In this episode of Talking about Methods, Professor Linda Mulcahy talks to Prof Mandla J. Radebe (University of Johannesburg) about doing research in the South African context. He talks about using oral history as a primary research method to understand different dimensions of lived experience when studying the historiography of South Africa. He explains how methodologies from the Global North are often inefficient to be directly applied in the South African context and that they have to be put in conversation with local and indigenous knowledge systems and concepts of coloniality.

Readings recommended by Prof Mandla J. Radebe

Carter, G. M., & Karis, T. (2013). From Protest to Challenge, Vol. 1: A Documentary History of African Politics in South Africa, 1882-1964: Protest and Hope, 1882-1934. Hoover Press.

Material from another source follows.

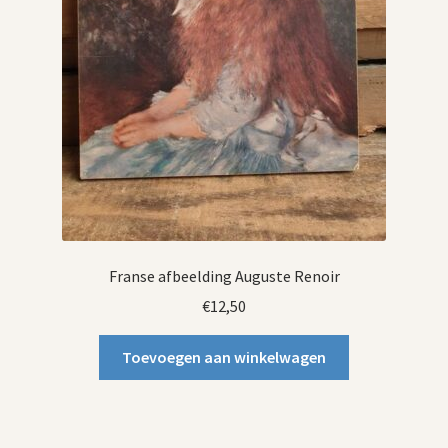
Franse afbeelding Auguste Renoir
€
12,50
Toevoegen aan winkelwagen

Gerhart, G. M., & Glaser, C. (2010). From Protest to Challenge: A Documentary History of African Politics in South Africa, 1882-1990. Challenge and Victory, 1980-1990 (Vol. 6). Indiana University Press.

About the Speaker

Picture of Mandla Radebe

Mandla J. Radebe

Mandla J. Radebe is an Associate Professor in the Department of Strategic Communication and the Director of the Centre for Data and Digital Communications in the School of Communication at the University of Johannesburg. His research interest includes Critical Political Economy of Communication, Digital Capitalism and the Network Society and the National Question and Nation Formation. He is an award-winning author, recognised for his book “The Lost Prince of the ANC: The Life and Times of Jabulani Nobleman ‘Mzala’ Nxumalo 1955-1991” (Jacana Media), which won the Creative Non-Fiction Literary Award of the 2023 South African Literary Awards (SALA).